La partie congolaise a pris, de son côté, six engagements cités par les lettres alphabétiques a, b, c, d, e et f. Cependant, l’accent a été mis sur les engagements suivants :
- préparer pour le 1er décembre 2007 un plan détaillé pour désarmer les ex-FAR/Interahamwe et éliminer la menace qu’elles constituent. Il sera demandé à la MONUC de fournir un soutien pour la planification et la mise en œuvre subséquente en accord avec son mandat et ses moyens. Le plan sera communiqué au Gouvernement Rwandais au 1er décembre 2007 ;
- lancer d’urgence des opérations militaires pour démanteler les ex-FAR/Interahamwe comme organisation génocidaire-militaire en RDC. Ces operations devraient être conduites simultanément avec les operations de démantèlement des autres groupes armés illégaux au Nord et au Sud Kivu ;
- et identifier et utiliser les moyens nécessaires pour mettre en œuvre le plan dans ses aspects militaires.
24 heures avant l’échéance du 1er décembre 2007, le gouvernement congolais a remis au gouvernement rwandais le plan détaillé élaboré, du reste, avec le concours de la Monuc. En raison, naturellement, de son caractère stratégique, ce Plan ne pouvait pas faire objet de médiatisation, même si l’on peut supposer que des copies circulent sous le manteau.
Ce serait bien dramatique
Or, de l’engagement de Kigali relatif à la présentation de la liste des ex-Far et Interahamwe génocidaires et des programmes de réinsertion socioéconomique des non-génocidaires dépend en grande partie l’exécution – côté Congo – du Plan d’élimination de la menace des rebelles hutu rwandais.
En d’autres termes, si le Rwanda ne met pas à la disposition de la RDC cette liste, il sera bien difficile pour Kinshasa de tenir ses engagements.

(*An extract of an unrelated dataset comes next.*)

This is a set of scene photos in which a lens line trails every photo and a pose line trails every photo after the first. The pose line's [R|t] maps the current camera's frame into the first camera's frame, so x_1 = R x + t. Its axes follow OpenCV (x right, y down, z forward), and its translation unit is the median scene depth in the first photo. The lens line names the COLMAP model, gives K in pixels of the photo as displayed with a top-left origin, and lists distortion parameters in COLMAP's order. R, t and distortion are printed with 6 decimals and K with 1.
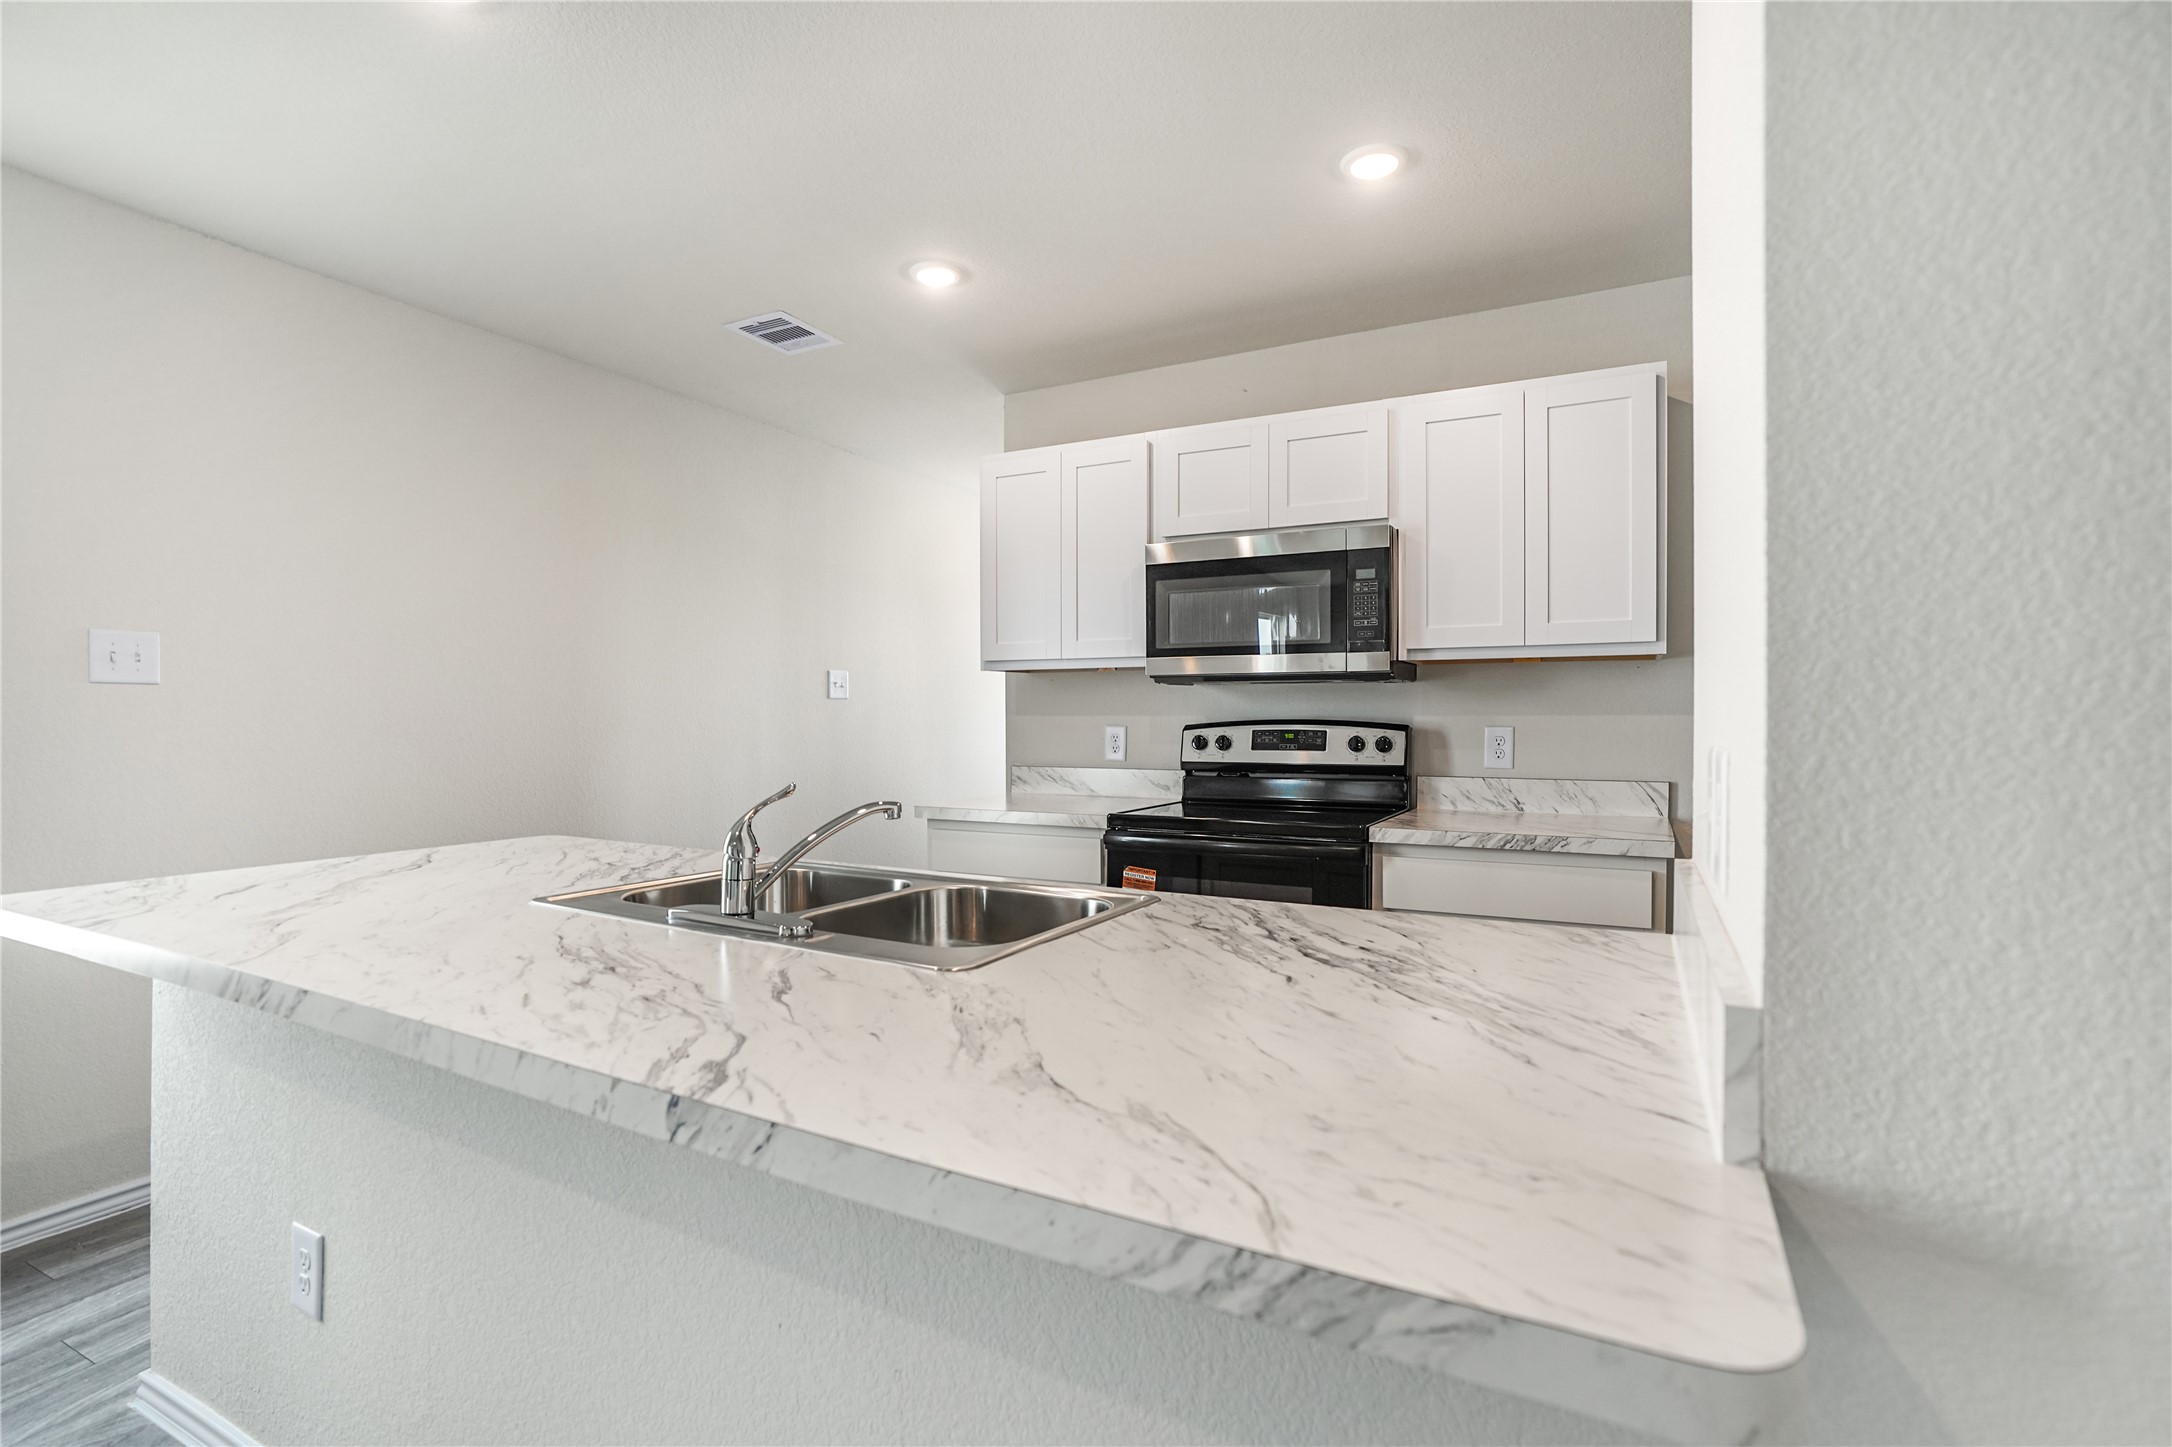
lens RADIAL K [[1022.0, 0, 1121.3], [0, 1022.0, 726.0], [0, 0, 1]] dist [-0.019078, 0.006383]
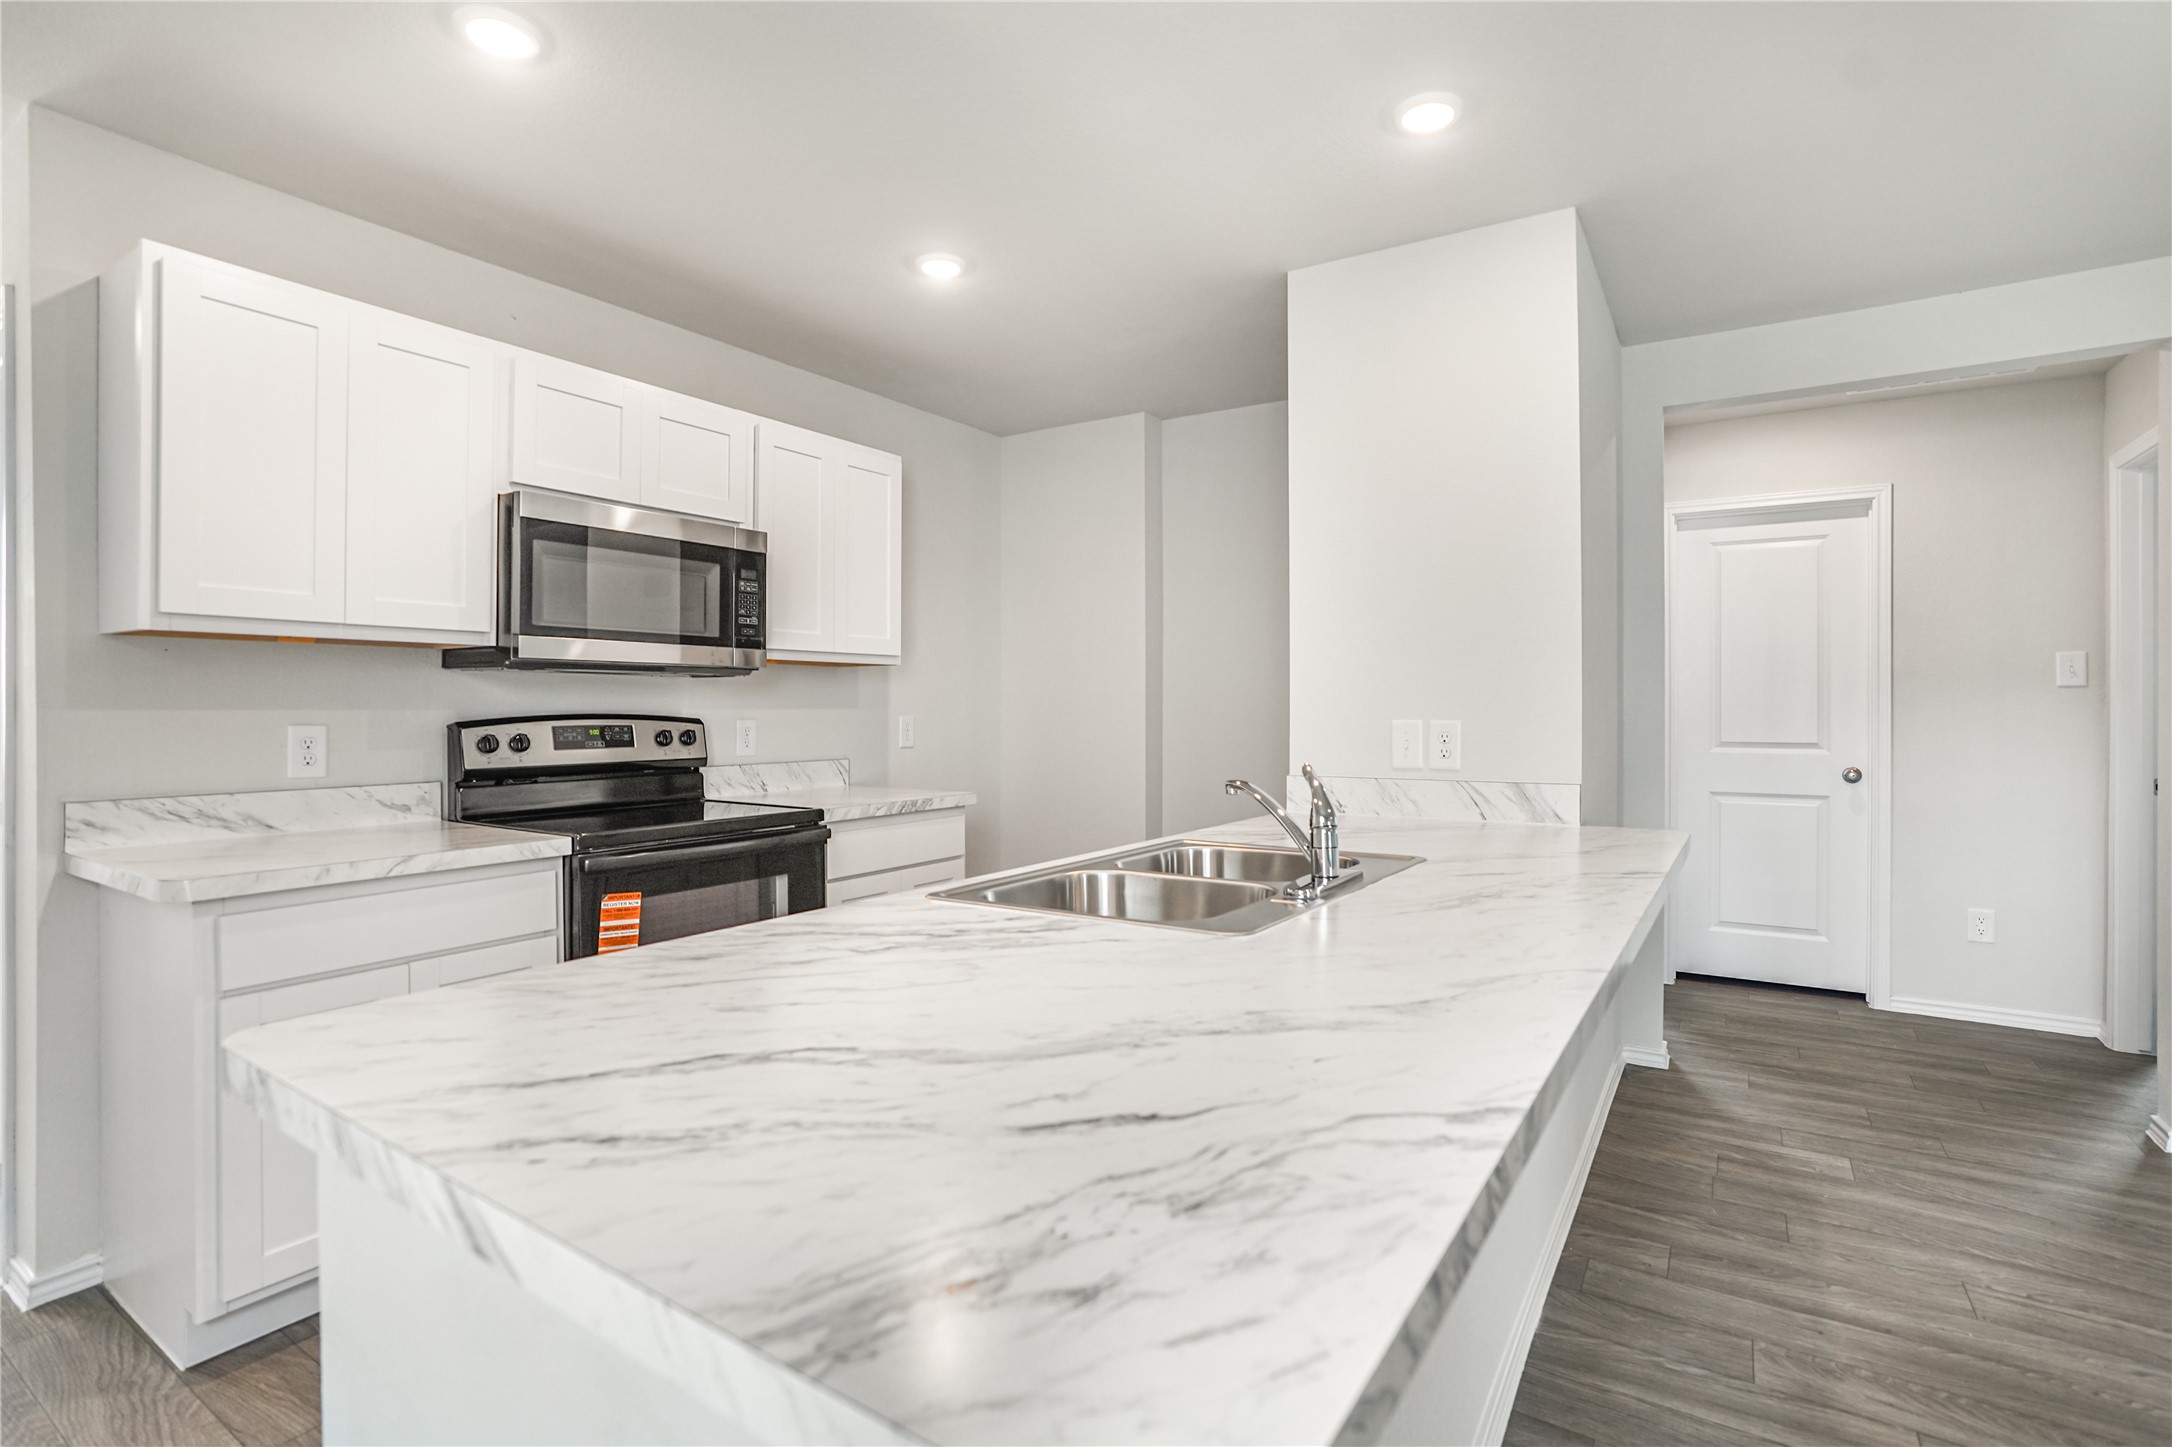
lens RADIAL K [[1022.0, 0, 1070.4], [0, 1022.0, 716.1], [0, 0, 1]] dist [-0.019078, 0.006383]
pose [[0.114246, -0.007221, 0.993426, -0.680444], [0.008820, 0.999942, 0.006254, -0.006388], [-0.993413, 0.008047, 0.114303, 0.488147]]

Apprendre, dès lors, de Bernard Kouchner que la liste a été publiée et constater que celle-ci ne fait pas objet de vulgarisation, ce n’est pas la meilleure façon d’aider la RDC à assumer sa part de responsabilités.
On peut finalement se demander lesquels, du gouvernement rwandais et du gouvernement congolais a tout à gagner de la non-médiatisation de la liste ! C’est, de toutes les façons, le gouvernement rwandais.
En préconisant en effet le retour inconditionnel des exFar et Interahamwe, il bloque en définitive l’application de l’Accord de Nairobi.
En toute logique, la diplomatie congolaise devrait alerter la communauté internationale et le peuple congolais pour en prendre acte !
Ce serait bien dramatique qu’elle se taise pendant que le Rwanda torpille l’accord.